Lettres de Fadette/Deuxième série/07

Imprimerie Populaire, Limitée (Deuxième sériep. 19-21).

VII

Son heure


Mais non, mais non, vous êtes dans l’erreur, chères lectrices ! Fadette n’est ni une triste, ni une blasée, ni une découragée. Vous avez mal lu ou elle s’est mal exprimée. Comme vous toutes, elle a ses heures grises où son âme molle cesse de réagir vaillamment et se laisse croire un instant qu’elle est intéressante quand elle broie du noir. Mais cela ne dure pas. Tout le bon sens hérité de ses grand’mères, — et on dit qu’elles en avaient à revendre ! — s’est logé dans un coin réservé de son cerveau, et de là, il surveille les allées et venues des diables bleus : dès qu’il les soupçonne de faire de vilaine besogne, il sort, simple et sévère, il ne discute pas avec eux, il les met simplement à la porte en leur disant : « Fadette a autre chose à faire qu’à s’occuper de vos fariboles ».

Nous avons toutes tant à faire en ce monde, et si peu de temps à nous, bien réellement à nous !

Presque toujours, nos journées, vues de loin, paraissent longues et libres… mais quand, le matin, vous entrez dans celle qui commence, vous vous trouvez comme prise dans un engrenage, vos heures ne vous appartiennent plus, tous s’en emparent sans vous consulter, et vous courez de l’un à l’autre, pour votre plaisir ou votre ennui, par amitié ou par charité, tellement accaparée, vous vous appartenant si peu, que vous vous sentez une sorte de marionnette prise, lâchée, reprise au caprice de chacun, et dont les ficelles sont tirées en tous sens et quelquefois en sens opposé.

Eh bien, je crois qu’à vivre longtemps ainsi, si on n’y perd pas la tête, on perd certainement sa sérénité et son contentement.

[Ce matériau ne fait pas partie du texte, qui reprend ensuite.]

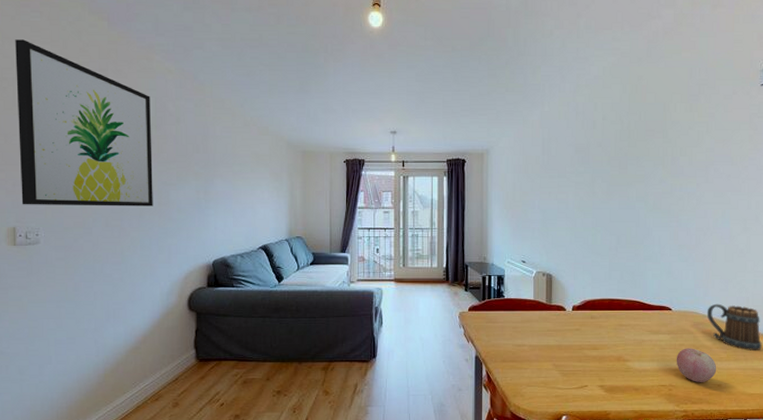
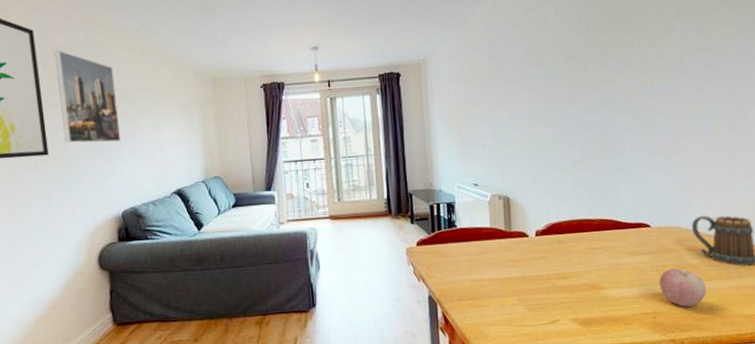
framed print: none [166,115,217,200] -> present [54,50,121,144]

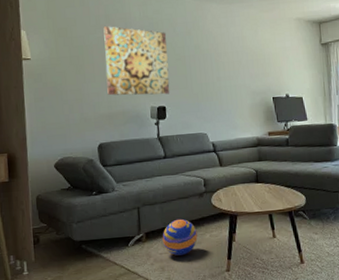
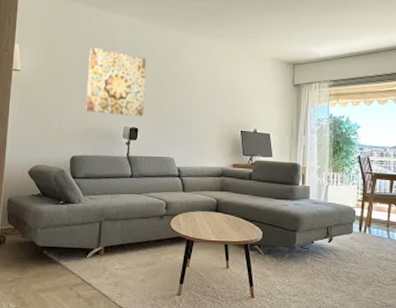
ball: present [162,218,198,256] -> none [119,237,153,273]

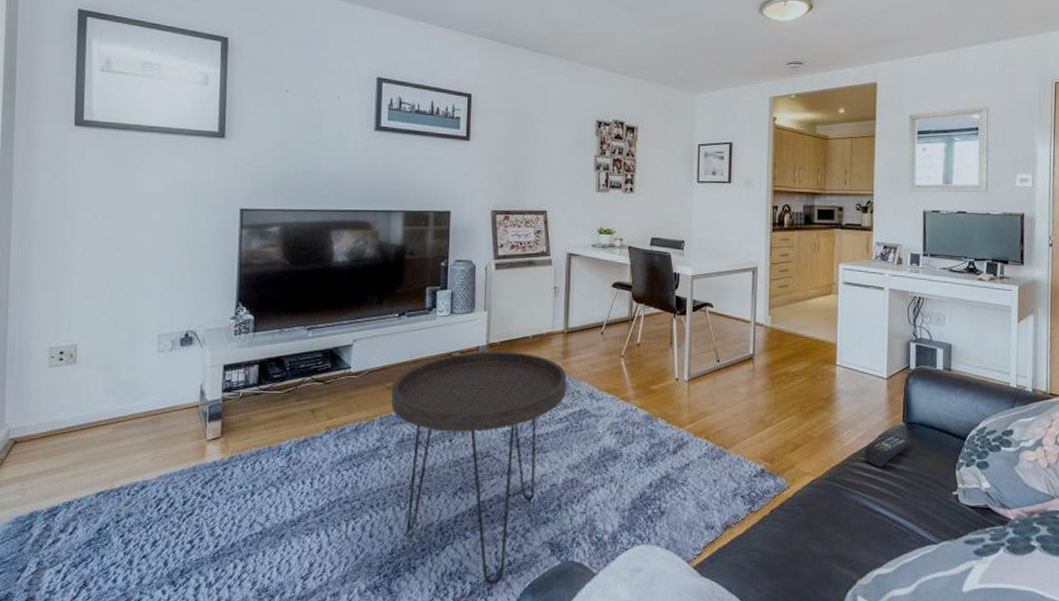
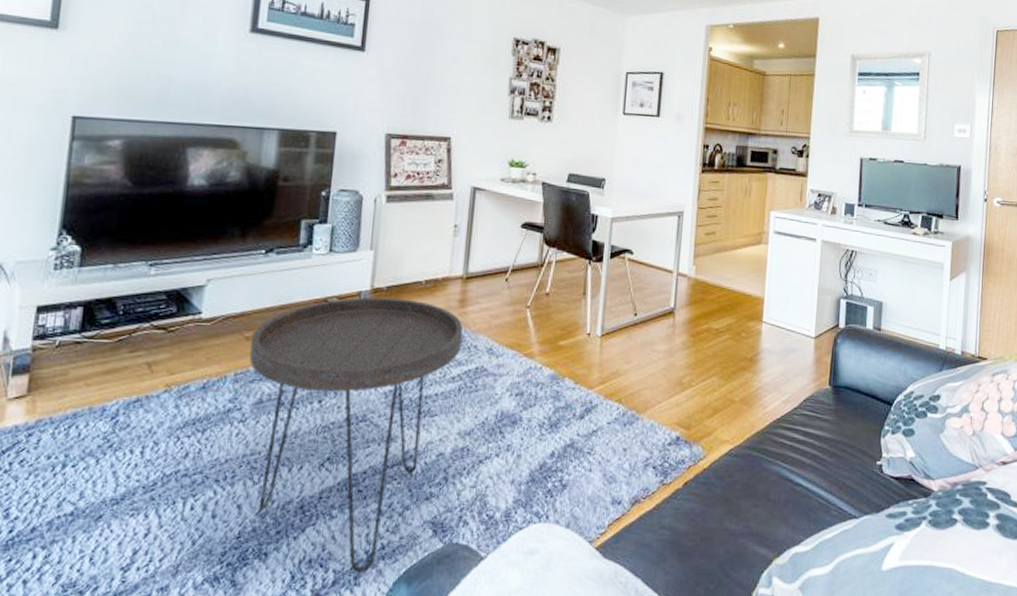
remote control: present [865,435,910,468] -> none [787,399,836,435]

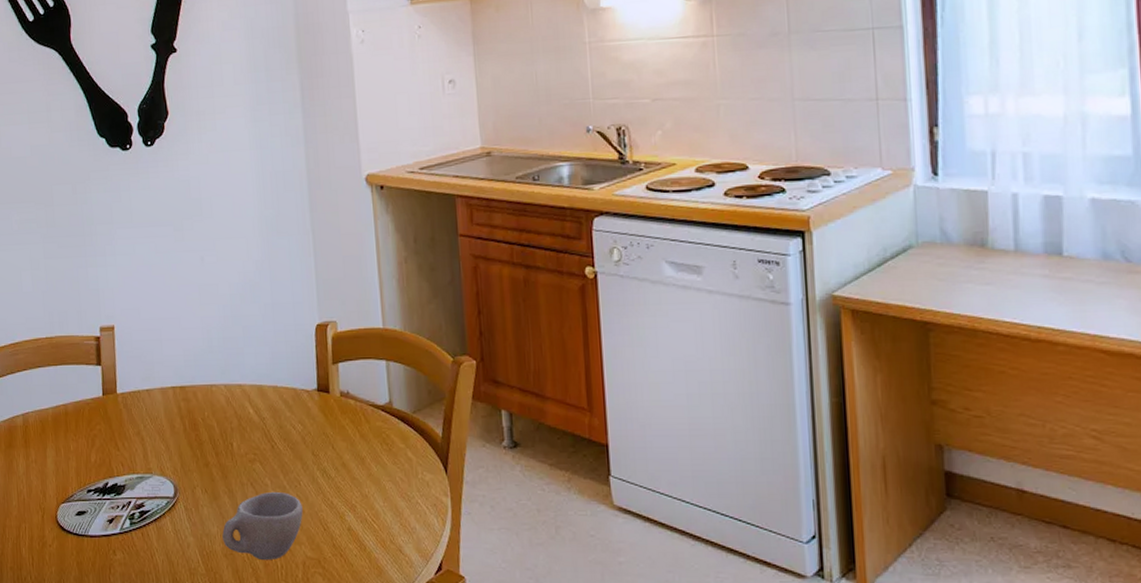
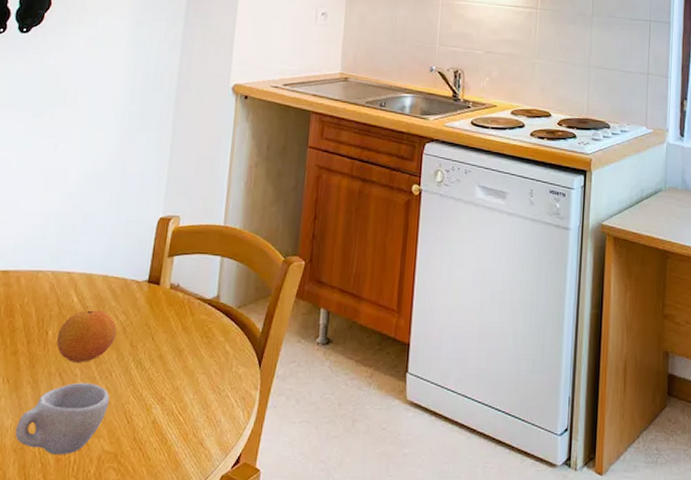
fruit: none [241,421,297,472] -> present [56,310,117,362]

J’ai été longtemps à découvrir qu’il y a un secret pour ne pas devenir une vraie petite marionnette dépendant uniquement des exigences des uns et des autres, et ce secret, c’est de réserver, chaque jour, ne fût-ce qu’une heure que l’on garde jalousement pour soi. Il faut beaucoup de volonté et de persévérance pour établir votre droit à ces soixante minutes précieuses, mais dès que vous avez convaincu votre entourage de l’impossibilité d’être dérangée à ce moment, toutes les difficultés s’aplanissent : on accepte « votre heure » comme on se conforme aux heures des repas : cela entre dans le cours ordinaire et habituel des choses et cela vous empêche de devenir agitées, nerveuses, irritables et pressées.

Vous disposerez de votre heure à votre guise, dans le silence de votre chambre ou de votre boudoir. Vous écrirez une lettre intime, ou vous lirez une bonne page, ou vous réfléchirez, ou vous vous reposerez de penser… tous exercices utiles aux pauvres petites marionnettes tant tiraillées et bousculées, même, et surtout, par ceux qui les aiment.

S’il était possible d’avoir chaque jour une heure, et chaque année, un mois à soi, il y aurait plus de lumière dans les consciences, plus d’ordre dans la vie, plus de calme et moins d’épuisement dans les dévouements. Rien de plus salutaire que ne pas perdre de vue son âme, son moi intérieur, de se donner le loisir de voir ce qui s’y passe. Et cela n’est possible que dans la paix silencieuse d’un repos respecté.

Avec ma petite méthode on trouve, même dans la vie la plus occupée, le temps de penser à ses amis, de leur écrire, de vivre avec ses souvenirs, de combiner des projets sensés, de chercher la solution la plus raisonnable aux mille petites difficultés quotidiennes. Trouvez-vous une heure et gardez-la pour vous, comme vous garderiez un objet enchanté, créateur de joies exquises.